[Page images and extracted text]
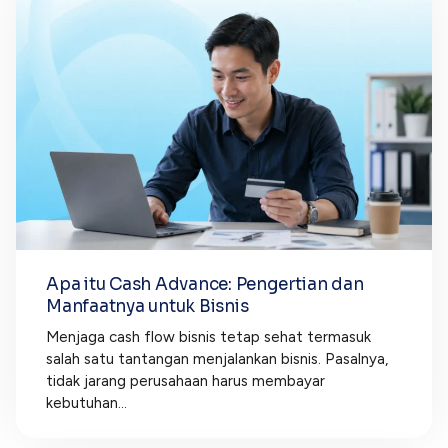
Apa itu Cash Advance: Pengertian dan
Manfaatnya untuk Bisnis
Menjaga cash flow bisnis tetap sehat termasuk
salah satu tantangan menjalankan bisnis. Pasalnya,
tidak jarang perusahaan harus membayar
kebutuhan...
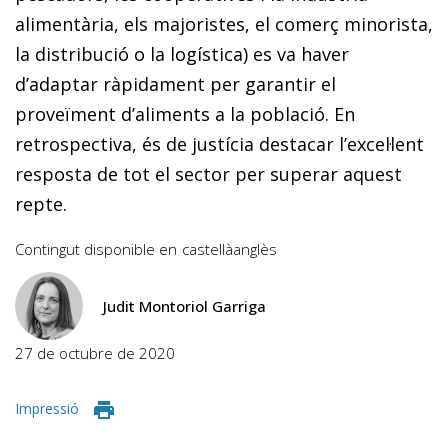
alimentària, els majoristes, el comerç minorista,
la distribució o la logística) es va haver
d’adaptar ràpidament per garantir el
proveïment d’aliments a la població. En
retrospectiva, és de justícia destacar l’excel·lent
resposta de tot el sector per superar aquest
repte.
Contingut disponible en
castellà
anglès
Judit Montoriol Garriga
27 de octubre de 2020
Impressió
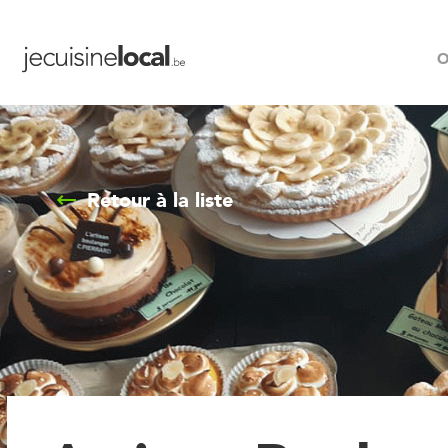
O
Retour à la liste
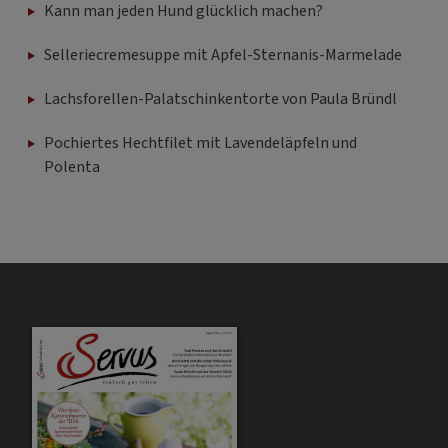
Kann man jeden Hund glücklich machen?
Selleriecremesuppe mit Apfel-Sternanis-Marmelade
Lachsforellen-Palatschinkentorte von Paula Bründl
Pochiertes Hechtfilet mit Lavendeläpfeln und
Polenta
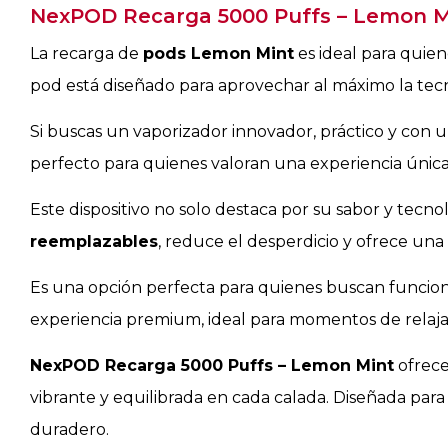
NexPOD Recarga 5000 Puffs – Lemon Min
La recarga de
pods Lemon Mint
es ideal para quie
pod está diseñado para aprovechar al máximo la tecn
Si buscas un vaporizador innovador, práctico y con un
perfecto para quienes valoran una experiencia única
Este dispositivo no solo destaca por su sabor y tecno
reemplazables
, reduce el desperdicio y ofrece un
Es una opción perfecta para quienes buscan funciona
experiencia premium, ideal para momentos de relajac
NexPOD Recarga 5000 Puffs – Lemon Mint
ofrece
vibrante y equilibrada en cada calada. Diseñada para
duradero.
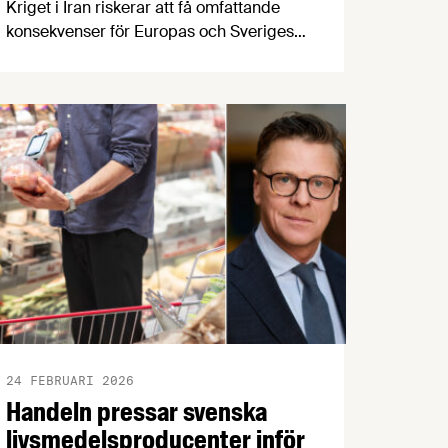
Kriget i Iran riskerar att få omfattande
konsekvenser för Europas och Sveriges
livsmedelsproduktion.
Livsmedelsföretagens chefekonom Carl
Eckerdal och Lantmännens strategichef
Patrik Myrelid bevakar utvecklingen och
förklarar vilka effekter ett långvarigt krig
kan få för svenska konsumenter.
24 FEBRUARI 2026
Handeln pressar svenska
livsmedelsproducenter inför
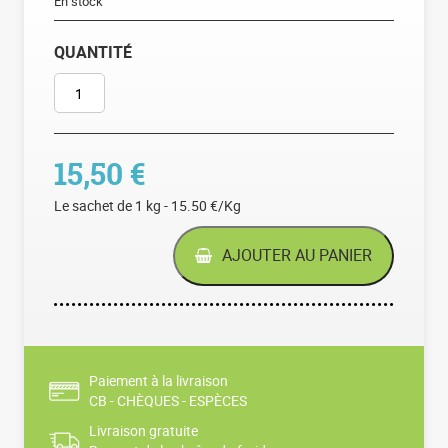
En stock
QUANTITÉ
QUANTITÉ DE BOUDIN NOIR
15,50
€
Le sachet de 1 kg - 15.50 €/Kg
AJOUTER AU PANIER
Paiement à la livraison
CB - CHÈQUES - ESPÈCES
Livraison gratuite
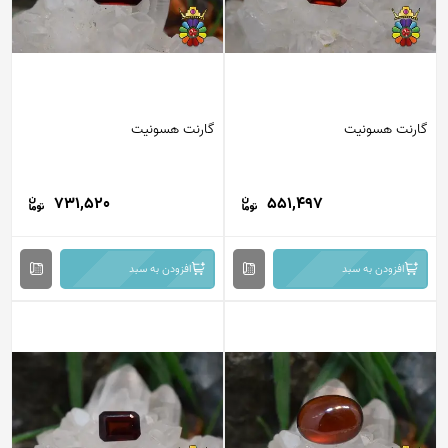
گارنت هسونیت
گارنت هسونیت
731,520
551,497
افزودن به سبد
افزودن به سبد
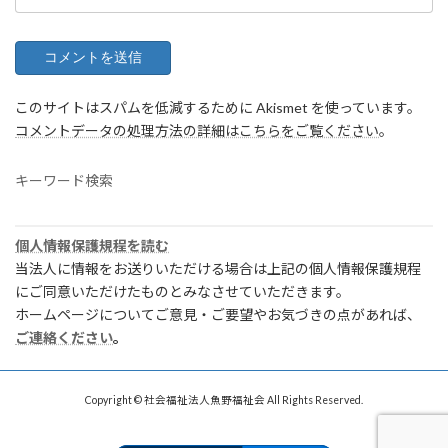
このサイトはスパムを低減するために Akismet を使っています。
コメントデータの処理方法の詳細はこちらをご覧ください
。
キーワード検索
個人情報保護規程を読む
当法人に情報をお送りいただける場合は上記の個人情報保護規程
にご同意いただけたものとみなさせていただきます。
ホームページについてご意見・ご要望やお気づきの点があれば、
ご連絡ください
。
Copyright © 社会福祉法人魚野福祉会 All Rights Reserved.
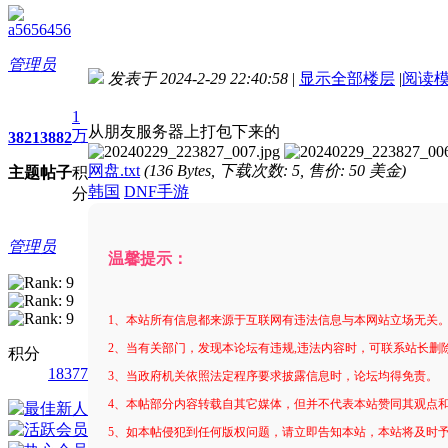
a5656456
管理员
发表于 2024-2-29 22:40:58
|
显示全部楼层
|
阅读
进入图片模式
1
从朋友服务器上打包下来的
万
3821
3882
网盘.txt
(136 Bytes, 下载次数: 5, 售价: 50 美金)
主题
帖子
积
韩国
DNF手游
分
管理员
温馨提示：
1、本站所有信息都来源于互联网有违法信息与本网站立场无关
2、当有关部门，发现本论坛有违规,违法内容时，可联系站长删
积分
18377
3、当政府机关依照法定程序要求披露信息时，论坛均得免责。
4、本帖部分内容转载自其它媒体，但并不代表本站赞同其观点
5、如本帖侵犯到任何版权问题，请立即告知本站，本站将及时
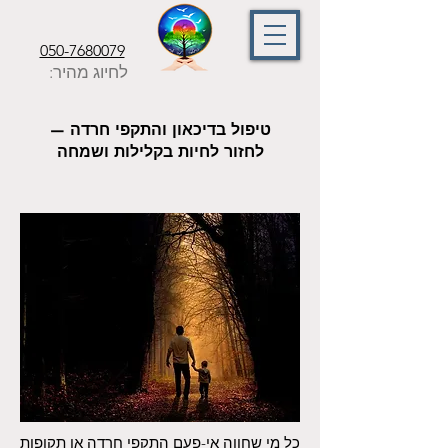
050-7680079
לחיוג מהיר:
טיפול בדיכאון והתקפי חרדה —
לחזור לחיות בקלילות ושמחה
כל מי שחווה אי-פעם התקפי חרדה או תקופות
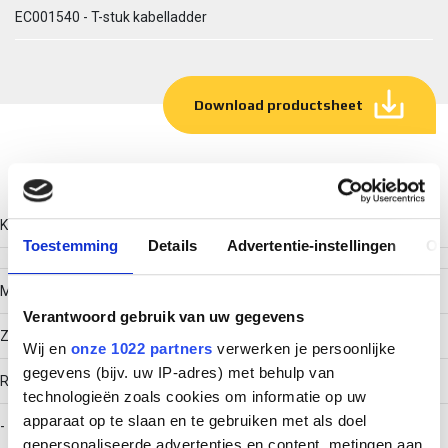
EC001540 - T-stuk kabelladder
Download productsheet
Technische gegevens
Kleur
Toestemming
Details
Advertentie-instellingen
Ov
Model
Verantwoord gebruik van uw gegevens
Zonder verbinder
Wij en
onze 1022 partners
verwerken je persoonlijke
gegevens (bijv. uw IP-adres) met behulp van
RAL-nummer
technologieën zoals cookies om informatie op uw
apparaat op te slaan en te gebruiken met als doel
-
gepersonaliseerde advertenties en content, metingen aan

TASK PROMPT: What is needed is every line of the records above that contains the word "experiencia".

TASK RESPONSE:
perfecto para quienes valoran una experiencia única
experiencia premium, ideal para momentos de relajac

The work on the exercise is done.